Please greet your guests in some fashion. it is polite.Thank heaven the receiving lines of the 50s are gone.

Post # 11
Member
281 posts
Helper bee

My cousin did the coolest thing at her wedding.   They had a buffet,  and her and her new husband donned aprons and dished out part of the dinner on the buffet line.  They got to greet everyone quickly and showed how humbled they were at their guests presence.  

Post # 12
Member
443 posts
Helper bee
  • Wedding: May 2013

We had a dessert buffet so I stood by the queue and talked to everyone at the pace in which the queue moved which worked well. I hadn’t had a chance to visit all the tables as I chat for too long. I didn’t plan it, decided on the day. Not sure where my husband was at that point!

Post # 13
Member
634 posts
Busy bee

We did a receiving line as guests left the church & then worked the room during the reception, which was a sit down dinner so between the courses, we spilt the tables and went around.

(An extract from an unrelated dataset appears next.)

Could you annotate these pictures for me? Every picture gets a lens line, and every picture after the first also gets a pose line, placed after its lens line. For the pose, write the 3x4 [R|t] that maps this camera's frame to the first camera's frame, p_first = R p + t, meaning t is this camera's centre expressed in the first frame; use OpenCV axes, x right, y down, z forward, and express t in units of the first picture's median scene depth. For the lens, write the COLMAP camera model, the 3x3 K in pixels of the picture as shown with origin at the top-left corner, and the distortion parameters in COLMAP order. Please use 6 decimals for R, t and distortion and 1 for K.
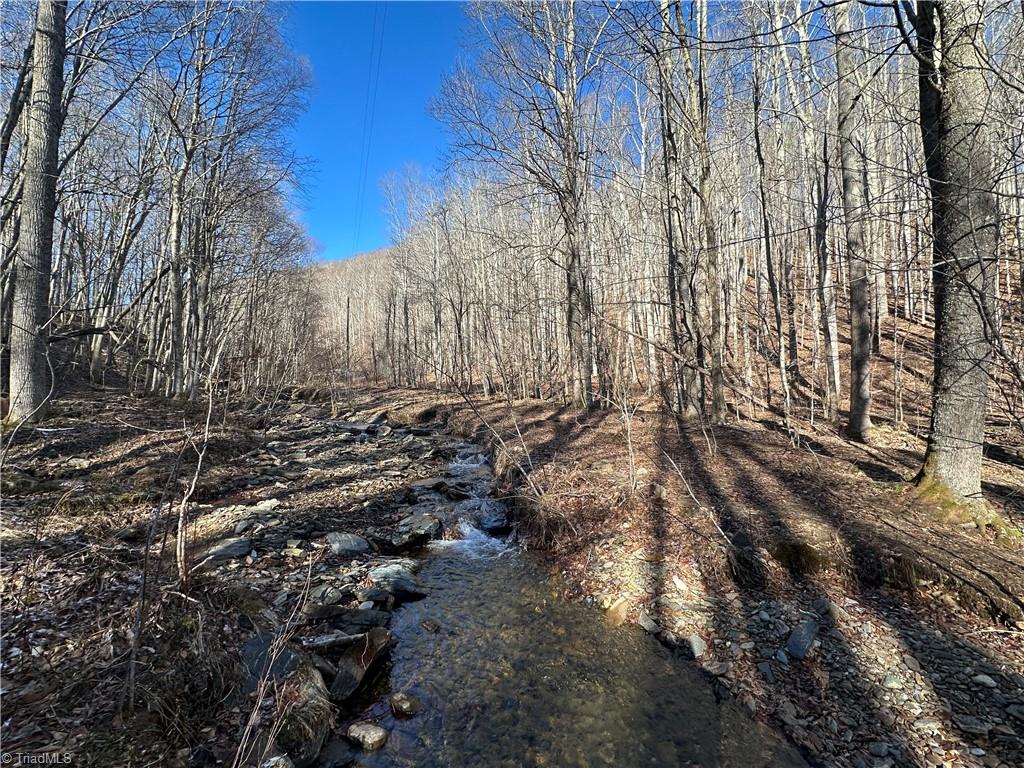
lens RADIAL K [[407.2, 0, 513.2], [0, 407.2, 385.3], [0, 0, 1]] dist [-0.002135, -0.000076]
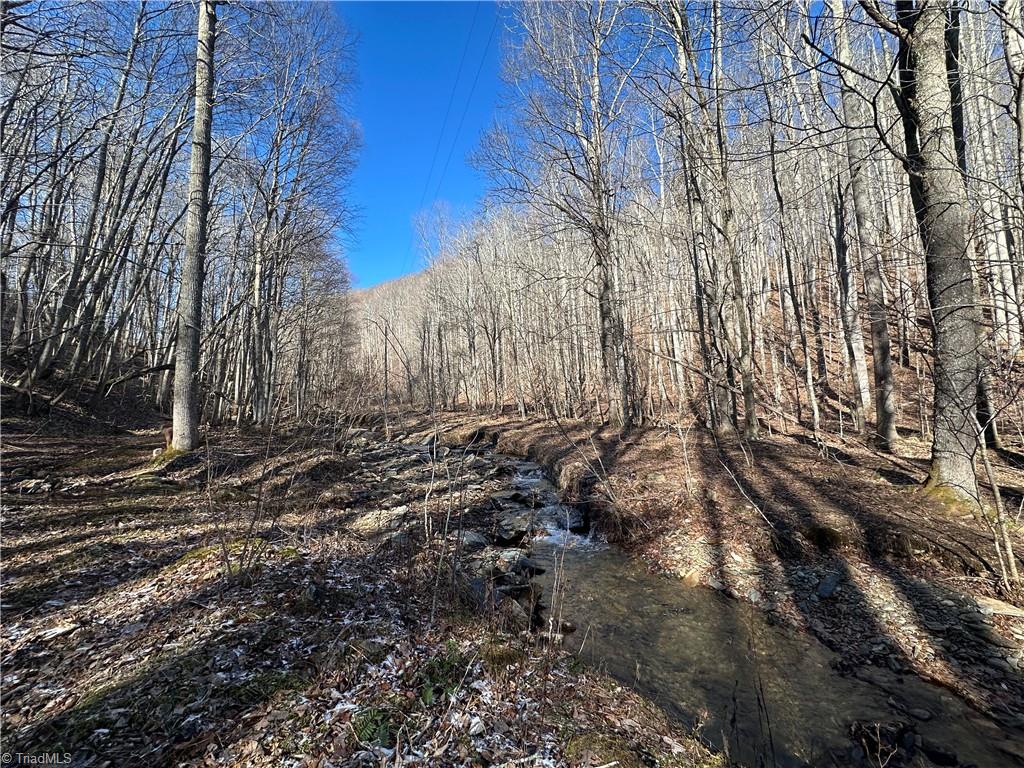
lens RADIAL K [[407.2, 0, 513.2], [0, 407.2, 385.3], [0, 0, 1]] dist [-0.002135, -0.000076]
pose [[0.998307, -0.028189, -0.050881, -0.084759], [0.025853, 0.998606, -0.046010, -0.016452], [0.052107, 0.044616, 0.997644, -0.143633]]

As I wanted to dance the night away & enjoy the band, I wanted to make sure we had spoken to everyone prior to this. Naturally there’s lots of chat & conversation during the dance or my quick refreshment breaks! We had 150 at our wedding. 

Post # 14
Member
2260 posts
Buzzing bee
  • Wedding: September 2016

You really need to do a receiving line or table visits (we did both!).  Otherwise, you are acting pretty rude.  People traveled to your wedding and spent money on a gift for you.  The least you can do is say hello.

Post # 15
Member
4044 posts
Honey bee
  • Wedding: June 2014

We took pictures beforehand so we could go to cocktail hour. We mingled and greeted almost everyone while we were there. Then, we got to eat and party at our reception!